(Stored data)
+ + +
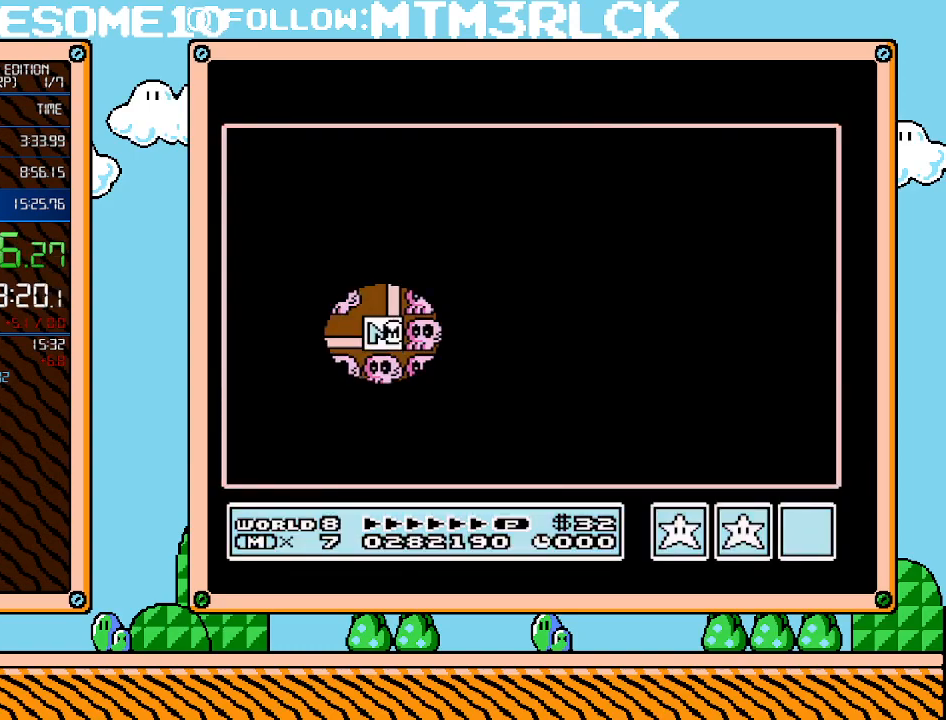
Gameplay with a controller (Nintendo layout); each line is a JSON object with the inputs held at the frame after it. "events" lists button and stick changes between this image and that frame as [ms after this image, input, new state], when the widget could be followed in between. Not read: L3 R3.
{"buttons": ["DPAD_DOWN"], "events": [[133, "DPAD_LEFT", "down"], [350, "DPAD_LEFT", "up"], [500, "DPAD_DOWN", "down"]]}
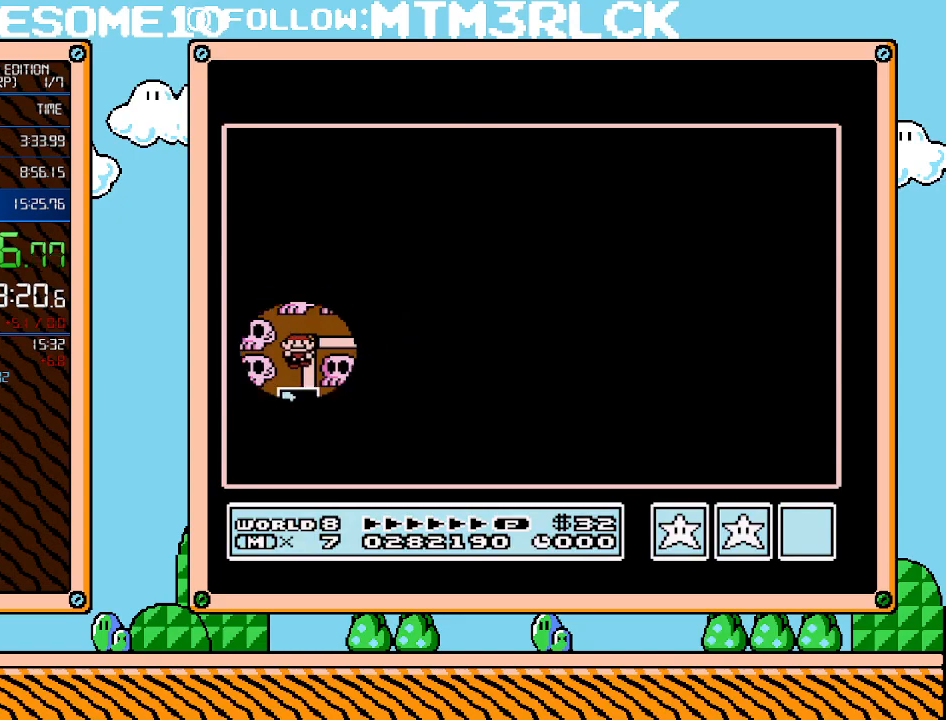
{"buttons": ["DPAD_DOWN"], "events": []}
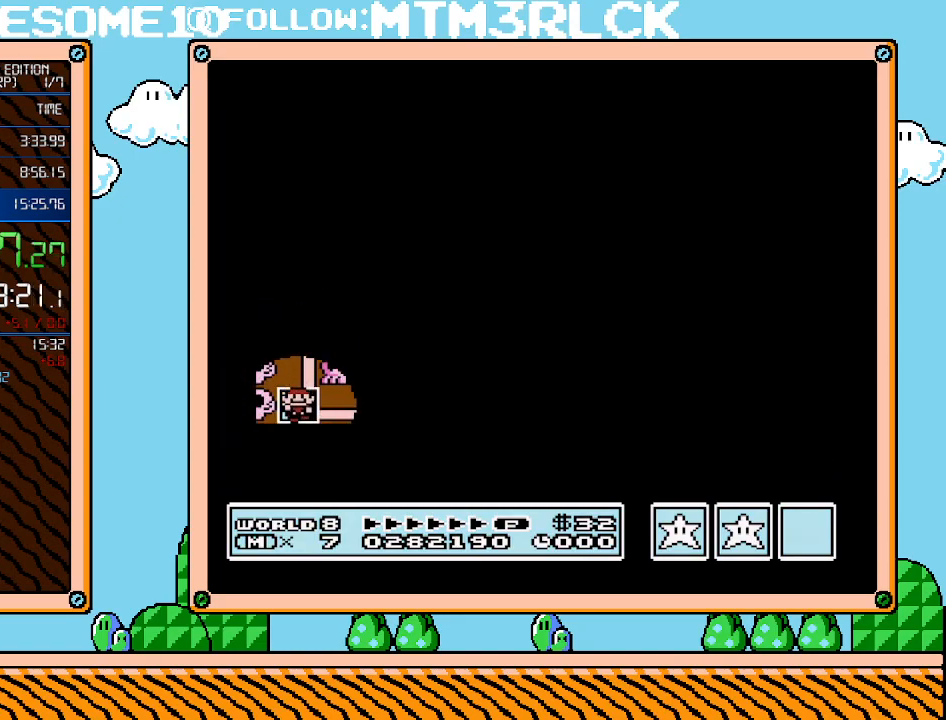
{"buttons": ["DPAD_DOWN"], "events": []}
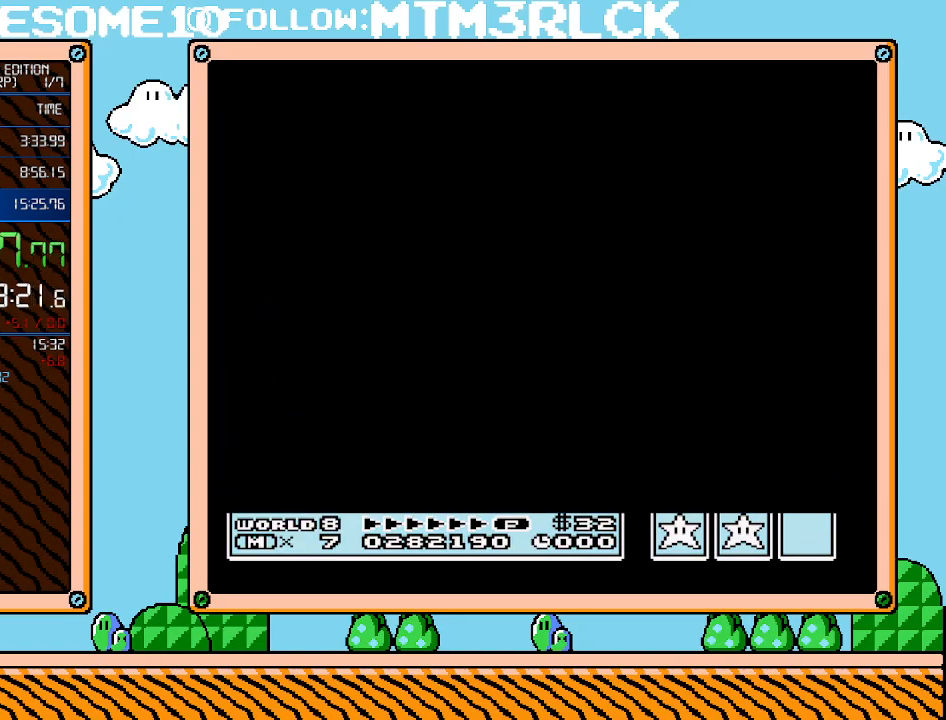
{"buttons": ["B", "DPAD_RIGHT"], "events": [[383, "DPAD_DOWN", "up"], [450, "A", "down"], [483, "A", "up"], [483, "B", "down"], [483, "DPAD_RIGHT", "down"]]}
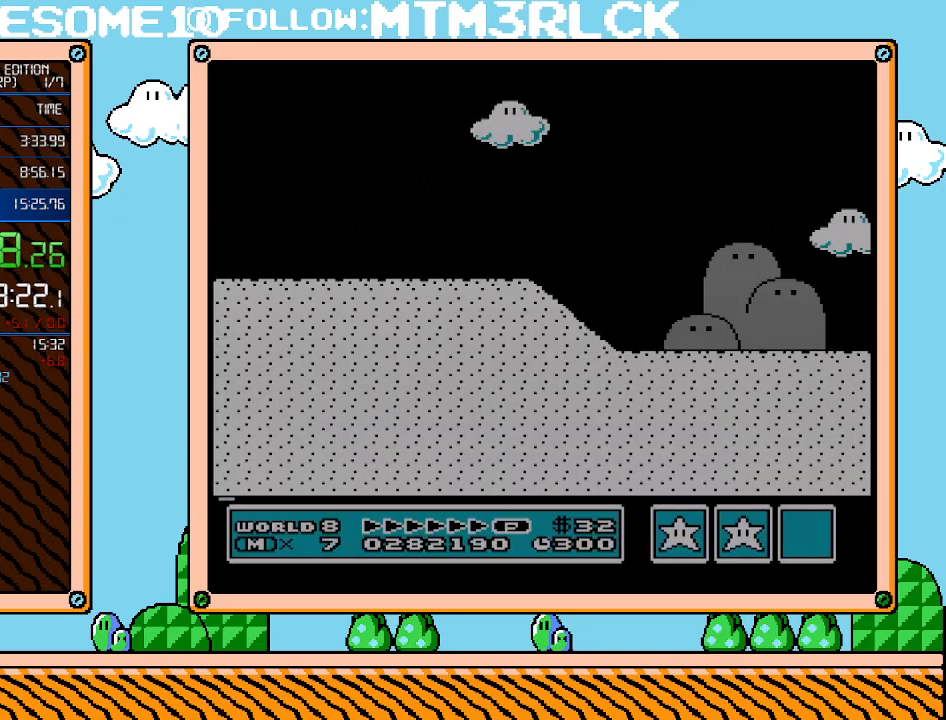
{"buttons": ["B", "DPAD_RIGHT"], "events": []}
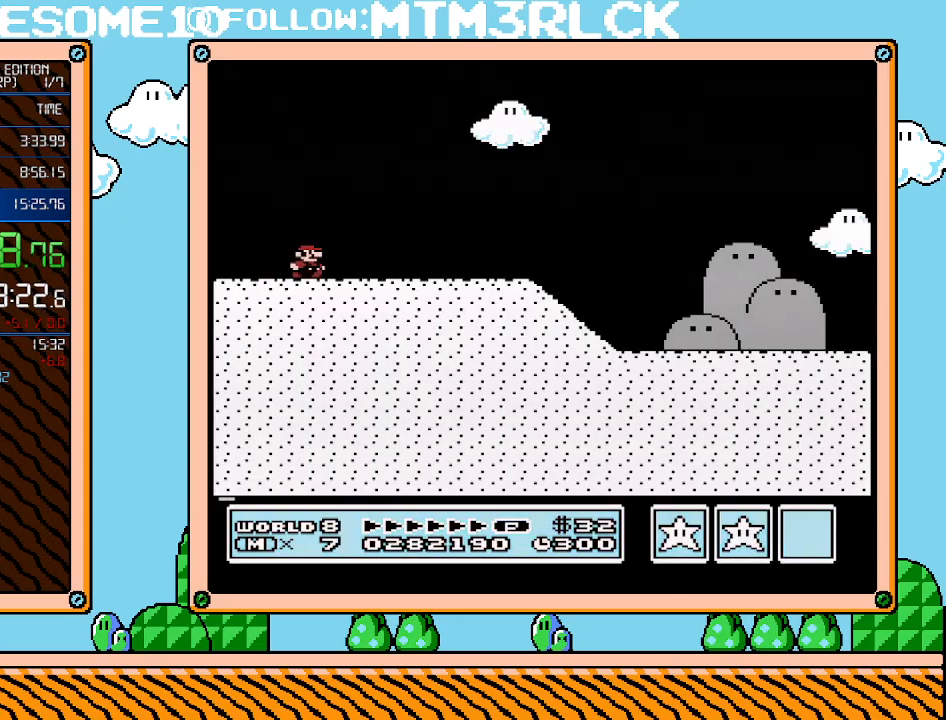
{"buttons": ["B", "DPAD_RIGHT"], "events": []}
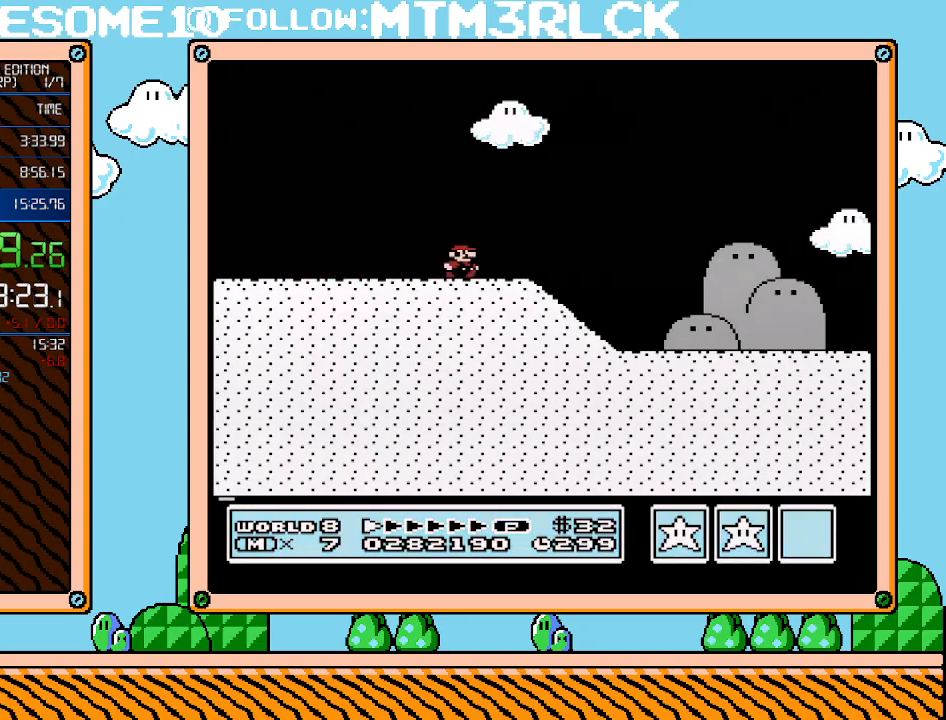
{"buttons": ["B", "DPAD_RIGHT"], "events": []}
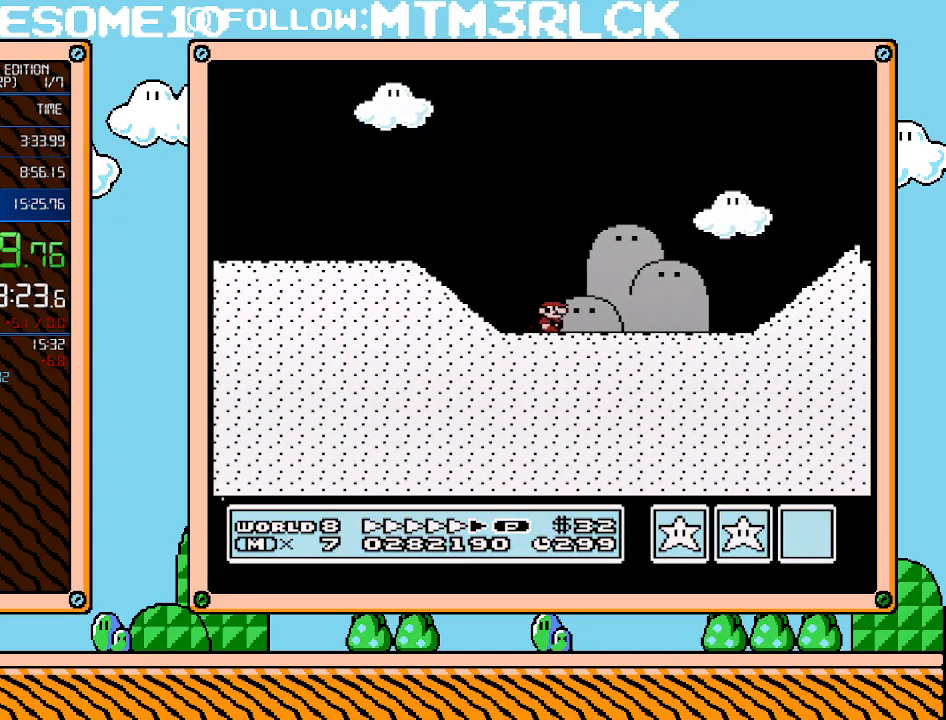
{"buttons": ["A", "B", "DPAD_RIGHT"], "events": [[450, "A", "down"]]}
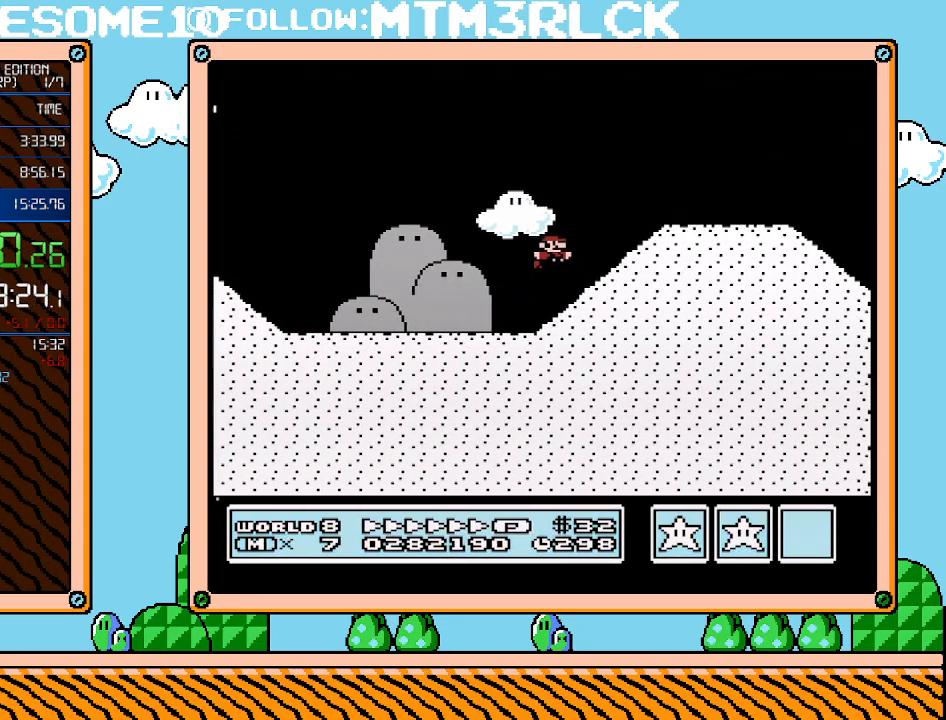
{"buttons": [], "events": [[233, "A", "up"], [317, "B", "up"], [350, "DPAD_RIGHT", "up"]]}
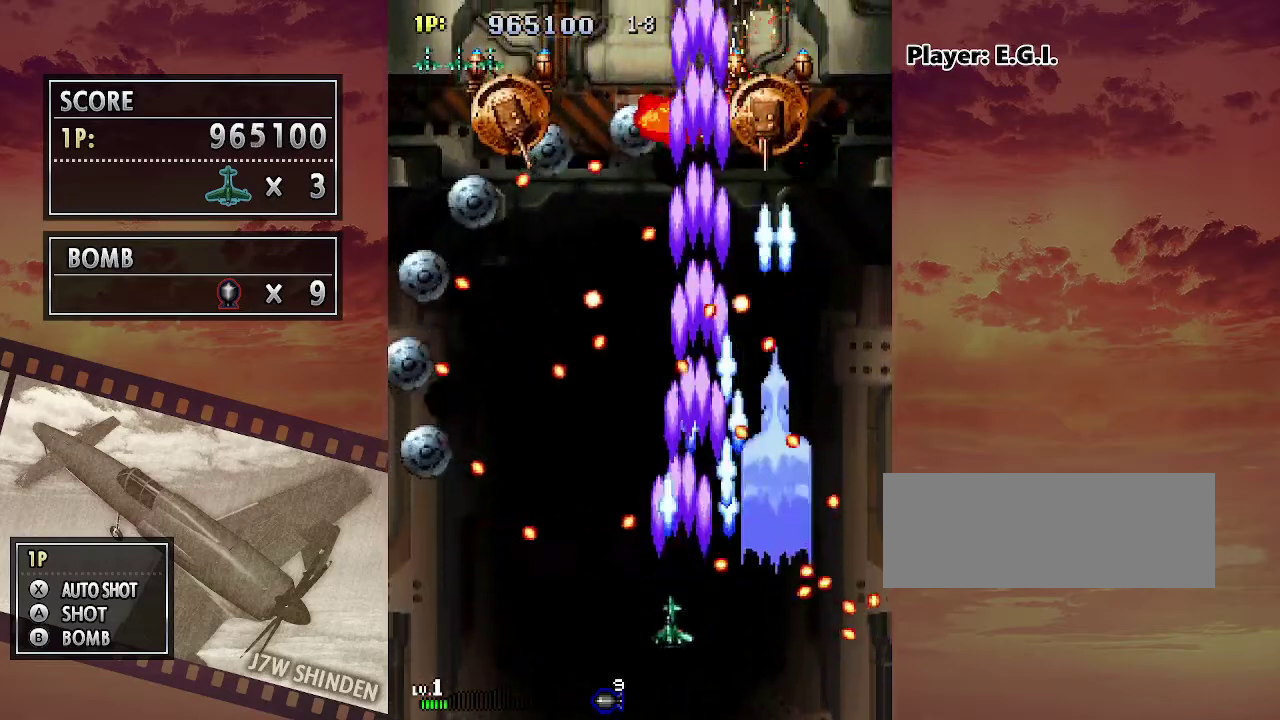
Gameplay with keyboard; each line is a JSON object with the keys held at the frame after it. "events" lists presses ("down") and releases ("up") of "c", "down", "left", "right", "up", "x" and "z" between this image and that frame as [ms after this image, input, new state], when the widget could be followed in between. No other keys are recorded. Mouse input is not recorded.
{"keys": ["c"], "events": [[17, "down", "up"], [233, "up", "down"], [317, "up", "up"], [417, "left", "up"], [433, "z", "up"]]}
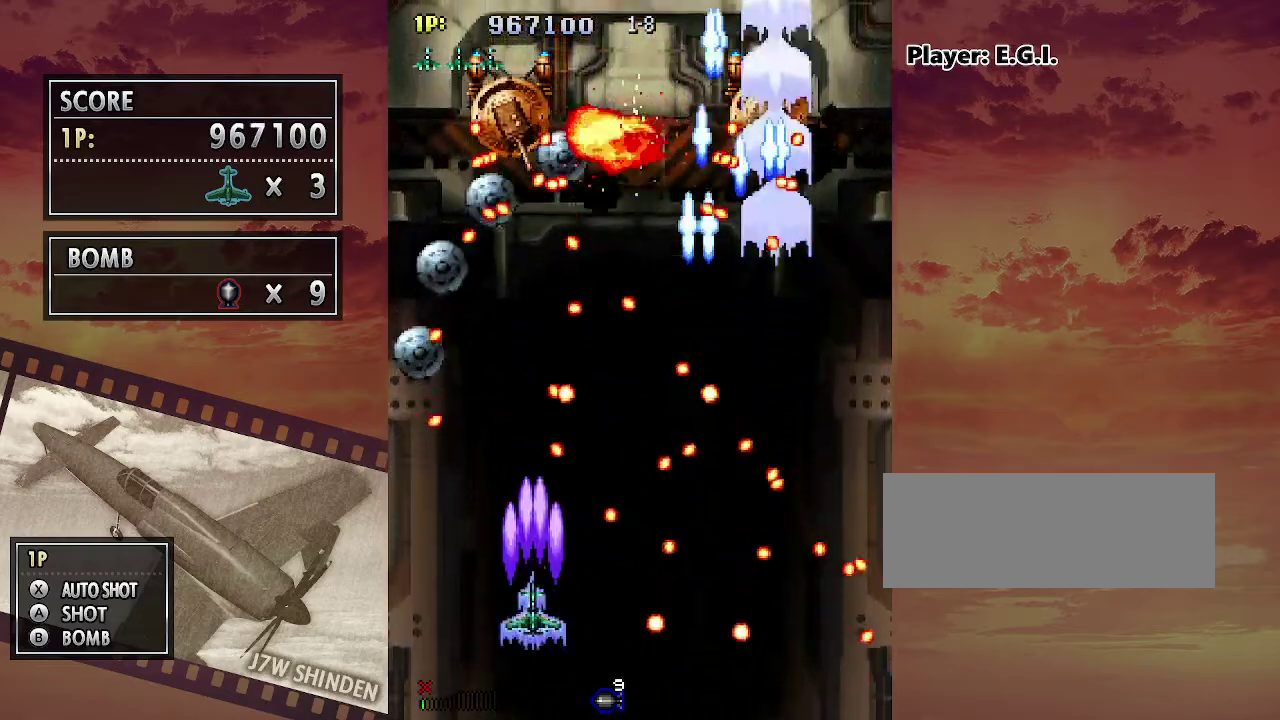
{"keys": ["c", "left"], "events": [[50, "down", "down"], [117, "down", "up"], [200, "down", "down"], [267, "left", "down"], [317, "down", "up"], [383, "left", "up"], [450, "left", "down"]]}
+ + +
§ **Exercise aim**
Could you return all lines from the data above that contain the string "followed"?

§ **Answer box**
Gameplay with a controller (Nintendo layout); each line is a JSON object with the inputs held at the frame after it. "events" lists button and stick changes between this image and that frame as [ms after this image, input, new state], when the widget could be followed in between. Not read: L3 R3.
Gameplay with keyboard; each line is a JSON object with the keys held at the frame after it. "events" lists presses ("down") and releases ("up") of "c", "down", "left", "right", "up", "x" and "z" between this image and that frame as [ms after this image, input, new state], when the widget could be followed in between. No other keys are recorded. Mouse input is not recorded.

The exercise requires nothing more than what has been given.